Given information section start

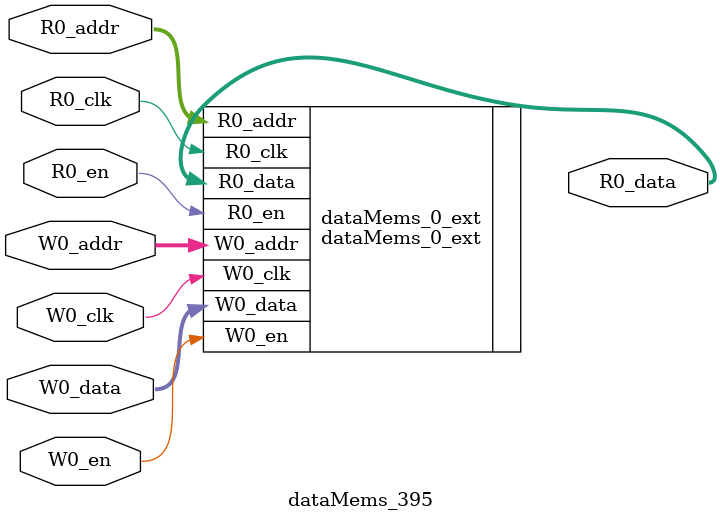
<source format=sv>
`ifndef RANDOMIZE
  `ifdef RANDOMIZE_REG_INIT
    `define RANDOMIZE
  `endif // RANDOMIZE_REG_INIT
`endif // not def RANDOMIZE
`ifndef RANDOMIZE
  `ifdef RANDOMIZE_MEM_INIT
    `define RANDOMIZE
  `endif // RANDOMIZE_MEM_INIT
`endif // not def RANDOMIZE

`ifndef RANDOM
  `define RANDOM $random
`endif // not def RANDOM

// Users can define 'PRINTF_COND' to add an extra gate to prints.
`ifndef PRINTF_COND_
  `ifdef PRINTF_COND
    `define PRINTF_COND_ (`PRINTF_COND)
  `else  // PRINTF_COND
    `define PRINTF_COND_ 1
  `endif // PRINTF_COND
`endif // not def PRINTF_COND_

// Users can define 'ASSERT_VERBOSE_COND' to add an extra gate to assert error printing.
`ifndef ASSERT_VERBOSE_COND_
  `ifdef ASSERT_VERBOSE_COND
    `define ASSERT_VERBOSE_COND_ (`ASSERT_VERBOSE_COND)
  `else  // ASSERT_VERBOSE_COND
    `define ASSERT_VERBOSE_COND_ 1
  `endif // ASSERT_VERBOSE_COND
`endif // not def ASSERT_VERBOSE_COND_

// Users can define 'STOP_COND' to add an extra gate to stop conditions.
`ifndef STOP_COND_
  `ifdef STOP_COND
    `define STOP_COND_ (`STOP_COND)
  `else  // STOP_COND
    `define STOP_COND_ 1
  `endif // STOP_COND
`endif // not def STOP_COND_

// Users can define INIT_RANDOM as general code that gets injected into the
// initializer block for modules with registers.
`ifndef INIT_RANDOM
  `define INIT_RANDOM
`endif // not def INIT_RANDOM

// If using random initialization, you can also define RANDOMIZE_DELAY to
// customize the delay used, otherwise 0.002 is used.
`ifndef RANDOMIZE_DELAY
  `define RANDOMIZE_DELAY 0.002
`endif // not def RANDOMIZE_DELAY

// Define INIT_RANDOM_PROLOG_ for use in our modules below.
`ifndef INIT_RANDOM_PROLOG_
  `ifdef RANDOMIZE
    `ifdef VERILATOR
      `define INIT_RANDOM_PROLOG_ `INIT_RANDOM
    `else  // VERILATOR
      `define INIT_RANDOM_PROLOG_ `INIT_RANDOM #`RANDOMIZE_DELAY begin end
    `endif // VERILATOR
  `else  // RANDOMIZE
    `define INIT_RANDOM_PROLOG_
  `endif // RANDOMIZE
`endif // not def INIT_RANDOM_PROLOG_

// Include register initializers in init blocks unless synthesis is set
`ifndef SYNTHESIS
  `ifndef ENABLE_INITIAL_REG_
    `define ENABLE_INITIAL_REG_
  `endif // not def ENABLE_INITIAL_REG_
`endif // not def SYNTHESIS

// Include rmemory initializers in init blocks unless synthesis is set
`ifndef SYNTHESIS
  `ifndef ENABLE_INITIAL_MEM_
    `define ENABLE_INITIAL_MEM_
  `endif // not def ENABLE_INITIAL_MEM_
`endif // not def SYNTHESIS

module dataMems_395(	// @[generators/ara/src/main/scala/UnsafeAXI4ToTL.scala:365:62]
  input  [4:0]  R0_addr,
  input         R0_en,
  input         R0_clk,
  output [66:0] R0_data,
  input  [4:0]  W0_addr,
  input         W0_en,
  input         W0_clk,
  input  [66:0] W0_data
);

  dataMems_0_ext dataMems_0_ext (	// @[generators/ara/src/main/scala/UnsafeAXI4ToTL.scala:365:62]
    .R0_addr (R0_addr),
    .R0_en   (R0_en),
    .R0_clk  (R0_clk),
    .R0_data (R0_data),
    .W0_addr (W0_addr),
    .W0_en   (W0_en),
    .W0_clk  (W0_clk),
    .W0_data (W0_data)
  );
endmodule


</source>
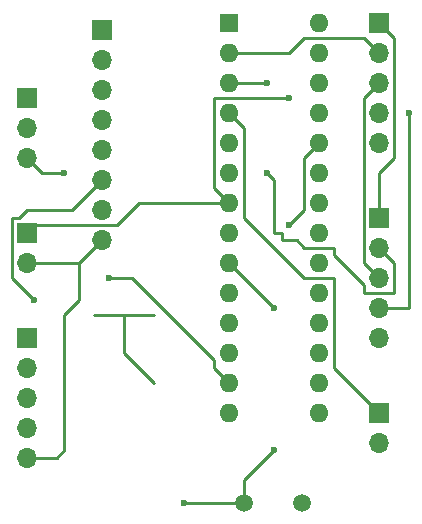
<source format=gbr>
G04 #@! TF.FileFunction,Copper,L2,Bot,Signal*
%FSLAX46Y46*%
G04 Gerber Fmt 4.6, Leading zero omitted, Abs format (unit mm)*
G04 Created by KiCad (PCBNEW 4.0.7) date 02/16/18 12:23:05*
%MOMM*%
%LPD*%
G01*
G04 APERTURE LIST*
%ADD10C,0.100000*%
%ADD11C,1.500000*%
%ADD12R,1.700000X1.700000*%
%ADD13O,1.700000X1.700000*%
%ADD14R,1.600000X1.600000*%
%ADD15O,1.600000X1.600000*%
%ADD16C,0.600000*%
%ADD17C,0.250000*%
G04 APERTURE END LIST*
D10*
D11*
X124460000Y-139065000D03*
X129340000Y-139065000D03*
D12*
X106045000Y-104775000D03*
D13*
X106045000Y-107315000D03*
X106045000Y-109855000D03*
D12*
X112395000Y-99060000D03*
D13*
X112395000Y-101600000D03*
X112395000Y-104140000D03*
X112395000Y-106680000D03*
X112395000Y-109220000D03*
X112395000Y-111760000D03*
X112395000Y-114300000D03*
X112395000Y-116840000D03*
D14*
X123190000Y-98425000D03*
D15*
X130810000Y-131445000D03*
X123190000Y-100965000D03*
X130810000Y-128905000D03*
X123190000Y-103505000D03*
X130810000Y-126365000D03*
X123190000Y-106045000D03*
X130810000Y-123825000D03*
X123190000Y-108585000D03*
X130810000Y-121285000D03*
X123190000Y-111125000D03*
X130810000Y-118745000D03*
X123190000Y-113665000D03*
X130810000Y-116205000D03*
X123190000Y-116205000D03*
X130810000Y-113665000D03*
X123190000Y-118745000D03*
X130810000Y-111125000D03*
X123190000Y-121285000D03*
X130810000Y-108585000D03*
X123190000Y-123825000D03*
X130810000Y-106045000D03*
X123190000Y-126365000D03*
X130810000Y-103505000D03*
X123190000Y-128905000D03*
X130810000Y-100965000D03*
X123190000Y-131445000D03*
X130810000Y-98425000D03*
D12*
X106045000Y-116205000D03*
D13*
X106045000Y-118745000D03*
D12*
X135890000Y-131445000D03*
D13*
X135890000Y-133985000D03*
D12*
X135890000Y-98425000D03*
D13*
X135890000Y-100965000D03*
X135890000Y-103505000D03*
X135890000Y-106045000D03*
X135890000Y-108585000D03*
D12*
X135890000Y-114935000D03*
D13*
X135890000Y-117475000D03*
X135890000Y-120015000D03*
X135890000Y-122555000D03*
X135890000Y-125095000D03*
D12*
X106045000Y-125095000D03*
D13*
X106045000Y-127635000D03*
X106045000Y-130175000D03*
X106045000Y-132715000D03*
X106045000Y-135255000D03*
D16*
X106680000Y-121920000D03*
X128270000Y-104775000D03*
X138430000Y-106045000D03*
X127000000Y-134620000D03*
X127000000Y-122555000D03*
X119380000Y-139065000D03*
X113030000Y-120015000D03*
X109220000Y-111125000D03*
X126365000Y-111125000D03*
X126365000Y-103505000D03*
X128270000Y-115570000D03*
D17*
X114300000Y-123190000D02*
X114300000Y-126365000D01*
X114300000Y-126365000D02*
X116840000Y-128905000D01*
X116840000Y-123190000D02*
X114300000Y-123190000D01*
X114300000Y-123190000D02*
X111760000Y-123190000D01*
X112395000Y-111760000D02*
X109855000Y-114300000D01*
X109855000Y-114300000D02*
X106045000Y-114300000D01*
X106045000Y-114300000D02*
X105410000Y-114935000D01*
X105410000Y-114935000D02*
X104775000Y-114935000D01*
X104775000Y-114935000D02*
X104775000Y-120015000D01*
X104775000Y-120015000D02*
X106680000Y-121920000D01*
X123190000Y-113665000D02*
X121920000Y-112395000D01*
X121920000Y-112395000D02*
X121920000Y-104775000D01*
X121920000Y-104775000D02*
X128270000Y-104775000D01*
X106045000Y-116205000D02*
X106680000Y-115570000D01*
X106680000Y-115570000D02*
X113665000Y-115570000D01*
X113665000Y-115570000D02*
X115570000Y-113665000D01*
X115570000Y-113665000D02*
X123190000Y-113665000D01*
X138430000Y-122555000D02*
X135890000Y-122555000D01*
X138430000Y-117475000D02*
X138430000Y-122555000D01*
X138430000Y-106045000D02*
X138430000Y-117475000D01*
X106045000Y-135255000D02*
X108585000Y-135255000D01*
X109220000Y-123190000D02*
X110490000Y-121920000D01*
X109220000Y-134620000D02*
X109220000Y-123190000D01*
X108585000Y-135255000D02*
X109220000Y-134620000D01*
X110490000Y-118745000D02*
X112395000Y-116840000D01*
X110490000Y-121920000D02*
X110490000Y-118745000D01*
X110490000Y-118745000D02*
X106045000Y-118745000D01*
X124460000Y-139065000D02*
X124460000Y-137160000D01*
X124460000Y-137160000D02*
X127000000Y-134620000D01*
X127000000Y-122555000D02*
X123190000Y-118745000D01*
X119380000Y-139065000D02*
X124460000Y-139065000D01*
X123190000Y-128905000D02*
X121920000Y-127635000D01*
X121920000Y-127635000D02*
X121920000Y-127000000D01*
X121920000Y-127000000D02*
X114935000Y-120015000D01*
X114935000Y-120015000D02*
X113030000Y-120015000D01*
X106045000Y-109855000D02*
X107315000Y-111125000D01*
X107315000Y-111125000D02*
X109220000Y-111125000D01*
X135890000Y-100965000D02*
X134620000Y-99695000D01*
X134620000Y-99695000D02*
X129540000Y-99695000D01*
X129540000Y-99695000D02*
X128270000Y-100965000D01*
X128270000Y-100965000D02*
X123190000Y-100965000D01*
X135890000Y-117475000D02*
X137160000Y-118745000D01*
X137160000Y-118745000D02*
X137160000Y-121285000D01*
X137160000Y-121285000D02*
X134620000Y-121285000D01*
X134620000Y-121285000D02*
X134620000Y-120650000D01*
X134620000Y-120650000D02*
X132080000Y-118110000D01*
X132080000Y-118110000D02*
X132080000Y-117475000D01*
X132080000Y-117475000D02*
X129540000Y-117475000D01*
X129540000Y-117475000D02*
X128905000Y-116840000D01*
X128905000Y-116840000D02*
X127635000Y-116840000D01*
X127635000Y-116840000D02*
X127635000Y-116205000D01*
X127635000Y-116205000D02*
X127000000Y-116205000D01*
X127000000Y-116205000D02*
X127000000Y-111760000D01*
X127000000Y-111760000D02*
X126365000Y-111125000D01*
X126365000Y-103505000D02*
X123190000Y-103505000D01*
X135890000Y-131445000D02*
X132080000Y-127635000D01*
X132080000Y-127635000D02*
X132080000Y-120015000D01*
X132080000Y-120015000D02*
X129540000Y-120015000D01*
X129540000Y-120015000D02*
X124460000Y-114935000D01*
X124460000Y-114935000D02*
X124460000Y-107315000D01*
X124460000Y-107315000D02*
X123190000Y-106045000D01*
X135890000Y-114935000D02*
X135890000Y-111125000D01*
X135890000Y-111125000D02*
X137160000Y-109855000D01*
X137160000Y-109855000D02*
X137160000Y-99695000D01*
X137160000Y-99695000D02*
X135890000Y-98425000D01*
X135890000Y-120015000D02*
X134620000Y-118745000D01*
X134620000Y-118745000D02*
X134620000Y-104775000D01*
X134620000Y-104775000D02*
X135890000Y-103505000D01*
X128270000Y-115570000D02*
X129540000Y-114300000D01*
X129540000Y-114300000D02*
X129540000Y-109855000D01*
X129540000Y-109855000D02*
X130810000Y-108585000D01*
M02*

</source>
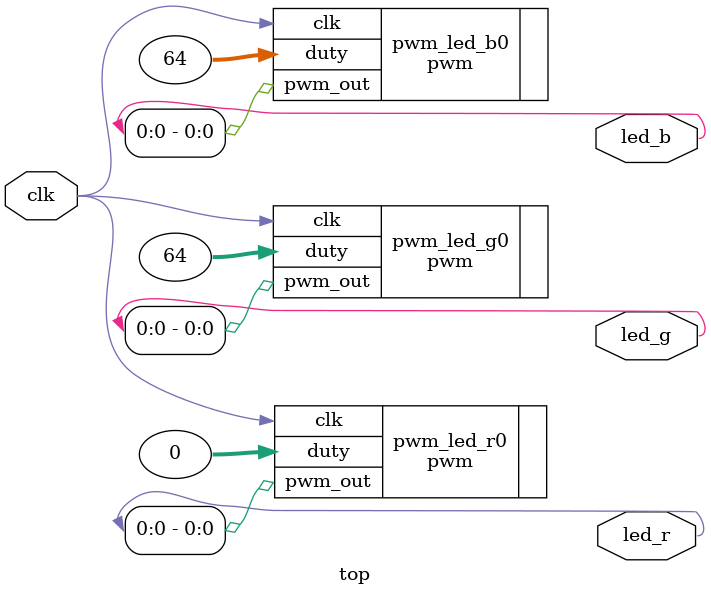
<source format=sv>

`default_nettype none
`timescale 1ns / 1ps

module top (
    input  wire logic clk,
    output      logic [3:0] led_r,
    output      logic [3:0] led_g,
    output      logic [3:0] led_b
    );

    pwm pwm_led_r0 (.clk, .duty(0),  .pwm_out(led_r[0]));
    pwm pwm_led_g0 (.clk, .duty(64), .pwm_out(led_g[0]));
    pwm pwm_led_b0 (.clk, .duty(64), .pwm_out(led_b[0]));
endmodule

</source>
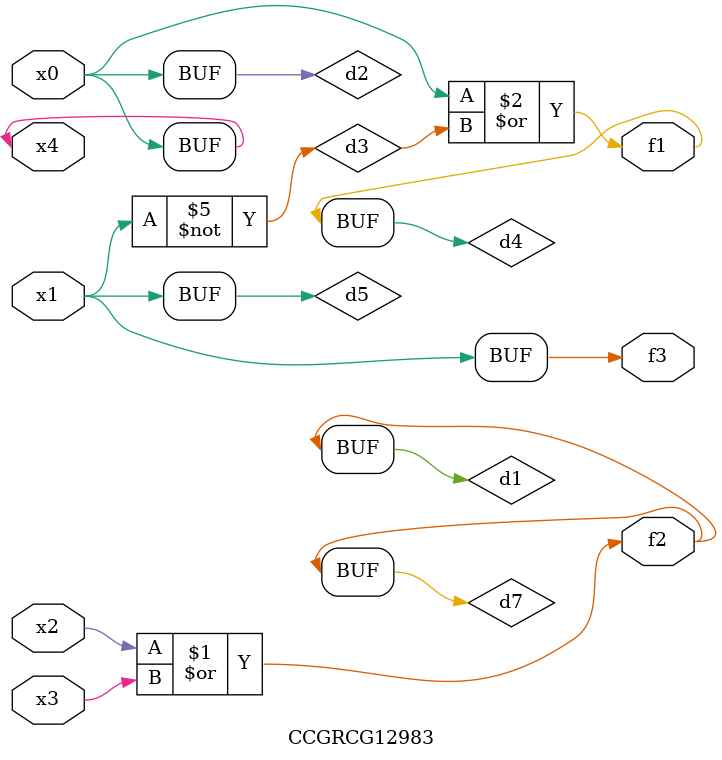
<source format=v>
module CCGRCG12983(
	input x0, x1, x2, x3, x4,
	output f1, f2, f3
);

	wire d1, d2, d3, d4, d5, d6, d7;

	or (d1, x2, x3);
	buf (d2, x0, x4);
	not (d3, x1);
	or (d4, d2, d3);
	not (d5, d3);
	nand (d6, d1, d3);
	or (d7, d1);
	assign f1 = d4;
	assign f2 = d7;
	assign f3 = d5;
endmodule

</source>
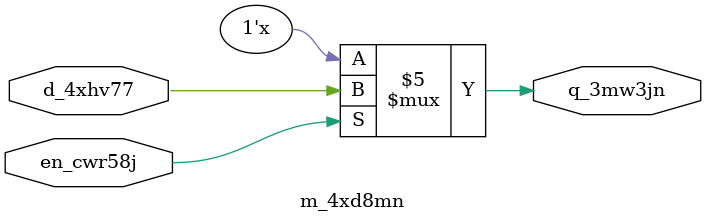
<source format=v>
module m_4xd8mn(input en_cwr58j, input d_4xhv77, output reg q_3mw3jn);
  wire w_xb3wf0;
  assign w_xb3wf0 = a_nyjr35 ^ b_jh8yle;
  // harmless mux
  assign y_83guxz = a_nyjr35 ? w_xb3wf0 : b_jh8yle;
  always @(*) begin
    if (en_cwr58j) q_3mw3jn = d_4xhv77;
    // other path leaves q_3mw3jn unchanged
  end
endmodule

</source>
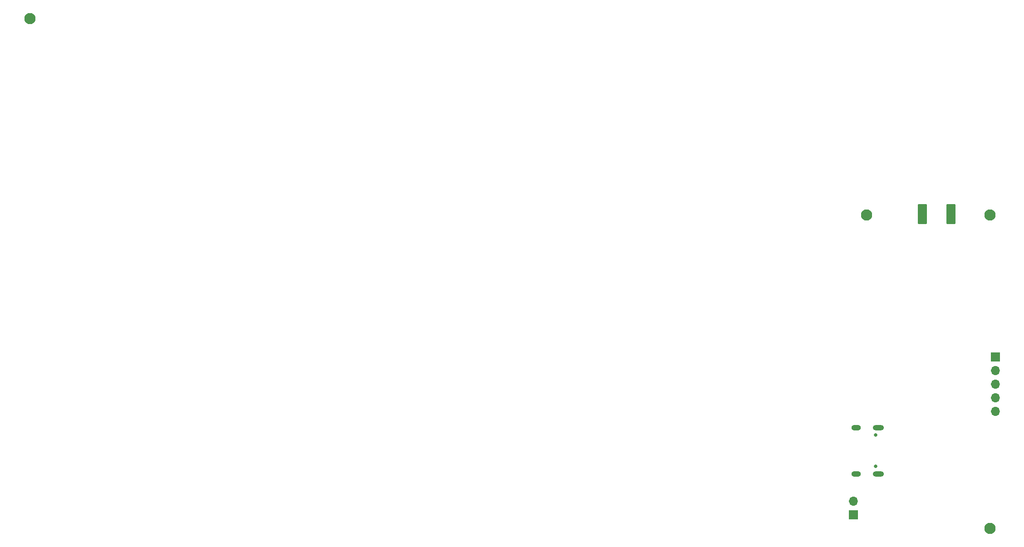
<source format=gbs>
G04 #@! TF.GenerationSoftware,KiCad,Pcbnew,8.0.1*
G04 #@! TF.CreationDate,2025-06-08T13:02:34-04:00*
G04 #@! TF.ProjectId,Topaz,546f7061-7a2e-46b6-9963-61645f706362,rev?*
G04 #@! TF.SameCoordinates,Original*
G04 #@! TF.FileFunction,Soldermask,Bot*
G04 #@! TF.FilePolarity,Negative*
%FSLAX46Y46*%
G04 Gerber Fmt 4.6, Leading zero omitted, Abs format (unit mm)*
G04 Created by KiCad (PCBNEW 8.0.1) date 2025-06-08 13:02:34*
%MOMM*%
%LPD*%
G01*
G04 APERTURE LIST*
G04 Aperture macros list*
%AMRoundRect*
0 Rectangle with rounded corners*
0 $1 Rounding radius*
0 $2 $3 $4 $5 $6 $7 $8 $9 X,Y pos of 4 corners*
0 Add a 4 corners polygon primitive as box body*
4,1,4,$2,$3,$4,$5,$6,$7,$8,$9,$2,$3,0*
0 Add four circle primitives for the rounded corners*
1,1,$1+$1,$2,$3*
1,1,$1+$1,$4,$5*
1,1,$1+$1,$6,$7*
1,1,$1+$1,$8,$9*
0 Add four rect primitives between the rounded corners*
20,1,$1+$1,$2,$3,$4,$5,0*
20,1,$1+$1,$4,$5,$6,$7,0*
20,1,$1+$1,$6,$7,$8,$9,0*
20,1,$1+$1,$8,$9,$2,$3,0*%
G04 Aperture macros list end*
%ADD10C,2.100000*%
%ADD11RoundRect,0.102000X-0.750000X1.750000X-0.750000X-1.750000X0.750000X-1.750000X0.750000X1.750000X0*%
%ADD12O,1.700000X1.700000*%
%ADD13R,1.700000X1.700000*%
%ADD14C,0.650000*%
%ADD15O,2.100000X1.000000*%
%ADD16O,1.800000X1.000000*%
G04 APERTURE END LIST*
D10*
X2375000Y-2375000D03*
D11*
X174266373Y-38837975D03*
X168866373Y-38837975D03*
D10*
X158500000Y-39000000D03*
D12*
X182500000Y-75660000D03*
X182500000Y-73120000D03*
X182500000Y-70580000D03*
X182500000Y-68040000D03*
D13*
X182500000Y-65500000D03*
D10*
X181500000Y-97500000D03*
X181500000Y-39000000D03*
D14*
X160213452Y-80109646D03*
X160213452Y-85889646D03*
D15*
X160713452Y-78679646D03*
D16*
X156533452Y-78679646D03*
D15*
X160713452Y-87319646D03*
D16*
X156533452Y-87319646D03*
D13*
X156000000Y-95000000D03*
D12*
X156000000Y-92460000D03*
M02*

</source>
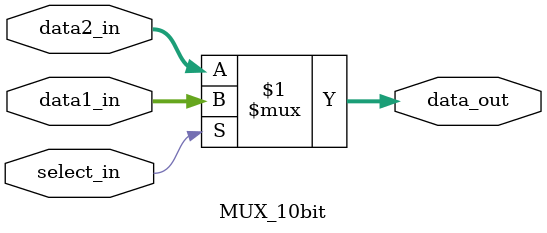
<source format=v>
module MUX_10bit(
	data1_in,
	data2_in,
	select_in,
	data_out
);

input	[9:0]	data1_in;
input	[9:0]	data2_in;
input	select_in;
output	[9:0]	data_out;

assign data_out = (select_in) ? data1_in : data2_in;

endmodule
</source>
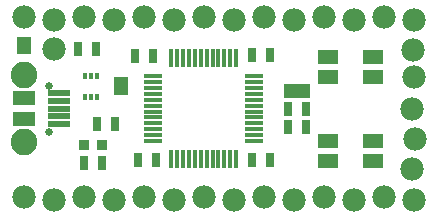
<source format=gts>
G04 #@! TF.FileFunction,Soldermask,Top*
%FSLAX46Y46*%
G04 Gerber Fmt 4.6, Leading zero omitted, Abs format (unit mm)*
G04 Created by KiCad (PCBNEW 4.0.7) date Monday, 20 November 2017 'AMt' 10:57:52*
%MOMM*%
%LPD*%
G01*
G04 APERTURE LIST*
%ADD10C,0.100000*%
%ADD11R,1.243000X0.735000*%
%ADD12R,1.243000X0.281000*%
%ADD13R,0.735000X1.243000*%
%ADD14R,0.999160X1.243000*%
%ADD15R,1.598600X0.348920*%
%ADD16R,0.348920X1.598600*%
%ADD17R,0.897560X0.897560*%
%ADD18O,1.979600X1.979600*%
%ADD19C,1.979600*%
%ADD20R,1.700000X1.200000*%
%ADD21C,2.250000*%
%ADD22R,1.950000X0.500000*%
%ADD23C,0.650000*%
%ADD24R,1.900000X1.300000*%
%ADD25R,0.430000X0.600000*%
G04 APERTURE END LIST*
D10*
D11*
X153670000Y-96674000D03*
X153670000Y-95858000D03*
D12*
X153670000Y-96266000D03*
D13*
X177546000Y-100076000D03*
X176022000Y-100076000D03*
D14*
X176784000Y-100076000D03*
D13*
X158242000Y-96520000D03*
X159766000Y-96520000D03*
D15*
X173207680Y-104348280D03*
X173207680Y-103847900D03*
X173207680Y-103347520D03*
X173207680Y-102849680D03*
X173207680Y-102349300D03*
X173207680Y-101848920D03*
X173207680Y-101351080D03*
X173207680Y-100850700D03*
X173207680Y-100350320D03*
X173207680Y-99852480D03*
X173207680Y-99352100D03*
X173207680Y-98851720D03*
D16*
X171658280Y-97302320D03*
X171157900Y-97302320D03*
X170657520Y-97302320D03*
X170159680Y-97302320D03*
X169659300Y-97302320D03*
X169158920Y-97302320D03*
X168661080Y-97302320D03*
X168160700Y-97302320D03*
X167660320Y-97302320D03*
X167162480Y-97302320D03*
X166662100Y-97302320D03*
X166161720Y-97302320D03*
D15*
X164612320Y-98851720D03*
X164612320Y-99352100D03*
X164612320Y-99852480D03*
X164612320Y-100350320D03*
X164612320Y-100850700D03*
X164612320Y-101351080D03*
X164612320Y-101848920D03*
X164612320Y-102349300D03*
X164612320Y-102849680D03*
X164612320Y-103347520D03*
X164612320Y-103847900D03*
X164612320Y-104348280D03*
D16*
X166161720Y-105897680D03*
X166662100Y-105897680D03*
X167162480Y-105897680D03*
X167660320Y-105897680D03*
X168160700Y-105897680D03*
X168661080Y-105897680D03*
X169158920Y-105897680D03*
X169659300Y-105897680D03*
X170159680Y-105897680D03*
X170657520Y-105897680D03*
X171157900Y-105897680D03*
X171658280Y-105897680D03*
D13*
X174498000Y-105981500D03*
X172974000Y-105981500D03*
X163322000Y-105981500D03*
X164846000Y-105981500D03*
X163068000Y-97155000D03*
X164592000Y-97155000D03*
X174498000Y-97028000D03*
X172974000Y-97028000D03*
X161417000Y-102870000D03*
X159893000Y-102870000D03*
D17*
X158762700Y-104648000D03*
X160261300Y-104648000D03*
D18*
X156210000Y-96570800D03*
D13*
X176022000Y-103124000D03*
X177546000Y-103124000D03*
X158750000Y-106172000D03*
X160274000Y-106172000D03*
D19*
X153670000Y-93853000D03*
X156210000Y-94107000D03*
X158750000Y-93853000D03*
X161290000Y-94107000D03*
X163830000Y-93853000D03*
X166370000Y-94107000D03*
X168910000Y-93853000D03*
X171450000Y-94107000D03*
X173990000Y-93853000D03*
X176530000Y-94107000D03*
X179070000Y-93853000D03*
X181610000Y-94107000D03*
X184150000Y-93853000D03*
X186690000Y-94107000D03*
X186690000Y-109347000D03*
X184150000Y-109093000D03*
X181610000Y-109347000D03*
X179070000Y-109093000D03*
X176530000Y-109347000D03*
X173990000Y-109093000D03*
X171450000Y-109347000D03*
X168910000Y-109093000D03*
X166370000Y-109347000D03*
X163830000Y-109093000D03*
X161290000Y-109347000D03*
X158750000Y-109093000D03*
X156210000Y-109347000D03*
X153670000Y-109093000D03*
X186563000Y-106680000D03*
X186817000Y-104140000D03*
X186563000Y-101600000D03*
X186728100Y-98958400D03*
X186651900Y-96621600D03*
D20*
X179456000Y-97193100D03*
X179456000Y-98894000D03*
X183256000Y-97193100D03*
X183256000Y-98894900D03*
X183256000Y-106006900D03*
X183256000Y-104306000D03*
X179456000Y-106006900D03*
X179456000Y-104305100D03*
D21*
X153670000Y-104425000D03*
D22*
X156670000Y-102900000D03*
X156670000Y-102250000D03*
X156670000Y-101600000D03*
X156670000Y-100950000D03*
X156670000Y-100300000D03*
D21*
X153670000Y-98775000D03*
D23*
X155820000Y-103550000D03*
X155820000Y-99650000D03*
D24*
X153670000Y-100700000D03*
X153670000Y-102500000D03*
D13*
X176022000Y-101600000D03*
X177546000Y-101600000D03*
D25*
X159385000Y-98795000D03*
X158885000Y-100595000D03*
X159885000Y-100595000D03*
X159385000Y-100595000D03*
X159885000Y-98795000D03*
X158885000Y-98795000D03*
D11*
X161925000Y-100103000D03*
X161925000Y-99287000D03*
D12*
X161925000Y-99695000D03*
M02*

</source>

Given information section end

Required action:
Write out exactly the lines above between the line with "X116840000Y-123190000D02*" and the line with "X105410000Y-114935000D02*", inclusive, and nothing beyond them.

Reply:
X116840000Y-123190000D02*
X114300000Y-123190000D01*
X114300000Y-123190000D02*
X111760000Y-123190000D01*
X112395000Y-111760000D02*
X109855000Y-114300000D01*
X109855000Y-114300000D02*
X106045000Y-114300000D01*
X106045000Y-114300000D02*
X105410000Y-114935000D01*
X105410000Y-114935000D02*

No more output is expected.